Kevin Hurd, general manager at the Keltic Lodge, says the CBU students solve problems the resort battled for years.

“Our talent pool is pretty shallow,” he says of the town of 1,925 people and 625 dwellings. “We have residence accommodations on site, but it’s not near enough capacity to house the number of people we need to run the resort. We’re constantly short.”

Because it’s in a national park, the resort, which opened in 1951, long ago ran out of space to build. “When I heard about this new program, I nearly put my head through the ceiling, because it totally fits. It is exactly what we were looking for,” he says.

Patel at his job. (Photograph by Steve Wadden)

Hurd says on-boarding the 15 students working at the Lodge was less thorough than he’d have liked. “We only started in late July, so our ability to provide a proper training and orientation program was limited. We were so excited we were saying, ‘Sign here! You start now! You’re in!’” he says, miming the thrusting of a contract at a potential employee. “I’m really excited about the opportunities for next year.”

He says he hopes to see the program continue past the two-year mark and hopes the university will re-evaluate some aspects. Chief among them: start times for the school’s hospitality programs. School runs from September to May, but the island’s tourism season, bolstered by the Celtic Colours International Festival in October, is still in full swing until November. Hurd says changing the school’s start and end dates would allow more hospitality students into the work program.

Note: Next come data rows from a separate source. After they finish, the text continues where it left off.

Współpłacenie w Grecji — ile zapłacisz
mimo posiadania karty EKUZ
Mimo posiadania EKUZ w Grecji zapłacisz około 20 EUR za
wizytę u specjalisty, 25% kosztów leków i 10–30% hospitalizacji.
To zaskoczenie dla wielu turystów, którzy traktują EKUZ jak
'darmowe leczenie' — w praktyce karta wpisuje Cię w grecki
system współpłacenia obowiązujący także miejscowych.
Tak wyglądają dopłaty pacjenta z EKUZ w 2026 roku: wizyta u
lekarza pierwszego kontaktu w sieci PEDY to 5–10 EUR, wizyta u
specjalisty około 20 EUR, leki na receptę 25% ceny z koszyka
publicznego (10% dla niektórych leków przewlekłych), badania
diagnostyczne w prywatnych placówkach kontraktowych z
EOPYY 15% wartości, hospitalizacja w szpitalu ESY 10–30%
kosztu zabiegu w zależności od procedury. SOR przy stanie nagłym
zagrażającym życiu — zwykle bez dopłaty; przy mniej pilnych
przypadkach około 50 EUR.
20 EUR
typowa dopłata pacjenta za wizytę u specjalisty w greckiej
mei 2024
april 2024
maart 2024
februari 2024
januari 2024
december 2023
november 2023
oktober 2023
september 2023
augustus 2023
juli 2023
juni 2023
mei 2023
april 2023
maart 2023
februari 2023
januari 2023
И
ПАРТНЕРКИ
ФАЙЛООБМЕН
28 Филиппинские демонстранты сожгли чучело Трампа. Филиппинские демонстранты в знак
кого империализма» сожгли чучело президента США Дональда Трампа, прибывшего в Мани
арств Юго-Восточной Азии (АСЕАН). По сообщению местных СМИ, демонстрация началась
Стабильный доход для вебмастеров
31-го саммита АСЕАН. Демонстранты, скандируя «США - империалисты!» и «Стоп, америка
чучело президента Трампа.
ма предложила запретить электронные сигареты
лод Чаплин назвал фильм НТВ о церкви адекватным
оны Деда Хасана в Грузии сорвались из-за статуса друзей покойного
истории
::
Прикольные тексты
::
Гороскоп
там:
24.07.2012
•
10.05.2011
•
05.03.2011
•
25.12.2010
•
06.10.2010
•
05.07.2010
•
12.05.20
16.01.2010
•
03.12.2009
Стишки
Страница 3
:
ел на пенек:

CBU is looking at solving the scheduling snag. In August, the university announced the launch of its World Tourism Institute, a new program that will encourage more collaborations between local industry and the university to expand the tourism sector. At launch, the university confirmed it plans to re-evaluate start and end dates for the university’s hospitality programs.

Mayich also wants to see the program continue. He says he ultimately hopes the private sector will take it on. During the pilot, CBU will collect data from employers and students about what they’d be willing to pay to participate so anyone who takes over the project will have all the data needed to be successful.

“The big, big hope is that we’ll see some of this trickle down into positive net in-migration as opposed to out-migration,” says Mayich. “Unfortunately, I think it’s been ingrained in Cape Bretoners that there’s no opportunity. There is; it’s just that you have to make the opportunities. No one is going to hand them to you.”

This article appears in print in the 2020 University Rankings issue of Maclean’s magazine with the headline, “Two problems, four minivans.”